Sometimes* when you write a computer program, there are bugs in it. Some of those bugs can be easy to catch (e.g., I forgot to put a semicolon at the end of line 67 and my code won't compile), while others are not. There are different types of bugs, too -- memory errors that cause a segmentation fault, typos that might cause one variable to be updated instead of another, and errors in your algorithm, to name a few. Each of them is uniquely challenging to find and fix.
But when we add an additional layer of complexity to a code by making it run in parallel, the difficulty of finding and fixing bugs goes up by several orders of magnitude. The most insidious of bugs will appear only at high process counts, or irregularly. How then can we find out where our code is going wrong?
A classic method of finding bugs is by inserting print statements in the code. Using the print statements and running the code, we can follow a sort of bisection algorithm to determine where things go bad. Typically we insert a few print statements at the first pass, and then further hone down to the point where the error occurs with several subsequent runs. But this is highly time consuming, and produces a lot of excess data. I for one would hate to insert all those print statements in a complicated code, not to mention sift through the output of print statement debugging across 200,000 processes. It can take weeks to find a bug in this way, especially if you have to wait for a batch system to run your jobs.

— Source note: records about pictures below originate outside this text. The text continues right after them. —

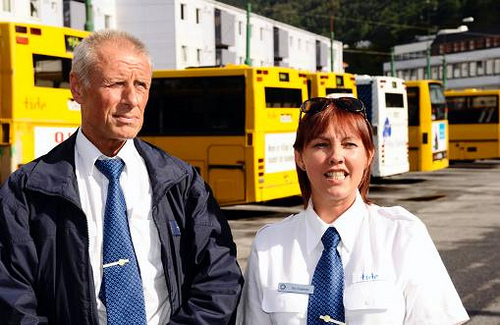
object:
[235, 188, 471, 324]
shirt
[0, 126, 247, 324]
black jacket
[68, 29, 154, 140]
head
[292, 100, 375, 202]
head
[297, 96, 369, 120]
glasses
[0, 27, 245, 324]
man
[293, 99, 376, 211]
hair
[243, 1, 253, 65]
pole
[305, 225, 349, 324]
blue tie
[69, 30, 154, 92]
gray hair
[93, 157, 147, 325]
ties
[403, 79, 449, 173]
buses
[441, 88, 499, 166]
buses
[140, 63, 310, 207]
buses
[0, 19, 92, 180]
buses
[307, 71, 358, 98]
buses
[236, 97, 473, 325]
person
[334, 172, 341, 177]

The best solution is to use a debugger. Using a debugger, you can pinpoint the exact line at which the bug occurs in a single trial (for bugs such as segmentation faults). And you can insert break points around areas of the code you suspect are faulty, and examine the contents of the variables. You can also step through the code slowly and figure out how x came to equal 27 instead of 32 (for example).
Parallel debuggers exist, and do scale up to hundreds of thousands of processes. Of course, these are commercial products but I'm guessing you don't have a 200K-core supercomputer in your basement. Most supercomputing centers have a license for a commercial debugger such as Allinea DDT or TotalView. Both of these are great products that will help you to find your bugs quickly and relatively painlessly. And if you stubbornly insist on not using a commercial product, most mpirun or mpiexec commands allow you to attach your favorite free debugger to your parallel execution.

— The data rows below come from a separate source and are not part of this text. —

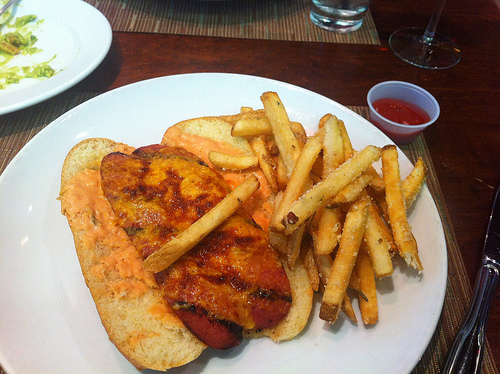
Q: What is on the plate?
A: A hot dog and french fries.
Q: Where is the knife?
A: To the right of the plate.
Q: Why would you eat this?
A: Because you are hungry.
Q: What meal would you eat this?
A: Lunch or Dinner.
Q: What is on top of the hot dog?
A: A french fry.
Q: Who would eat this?
A: People that like hot dogs.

Do you think it is too hard to learn to use a debugger, that by the time you do learn it you could have already found that bug and moved on to something else? Invest in your future and learn to use a debugger anyhow! Let me tell you the sad, sad story of a graduate student I knew quite well.
This graduate student felt that by the time he/she learned to use a debugger, that final bug sitting between the student and graduation would have been found and fixed. Because, of course, that was the final bug. He/she said this, bug after bug after bug. Looking back, this person realized that by investing a day learning to use a debugger, he/she could have graduated (and started earning for-real money instead of measly graduate student stipends) about six months earlier.
Don't be like that graduate student. Learn to use a debugger and stop wasting your time!
* Actually, pretty much every time you write anything more complicated than "Hello, world!"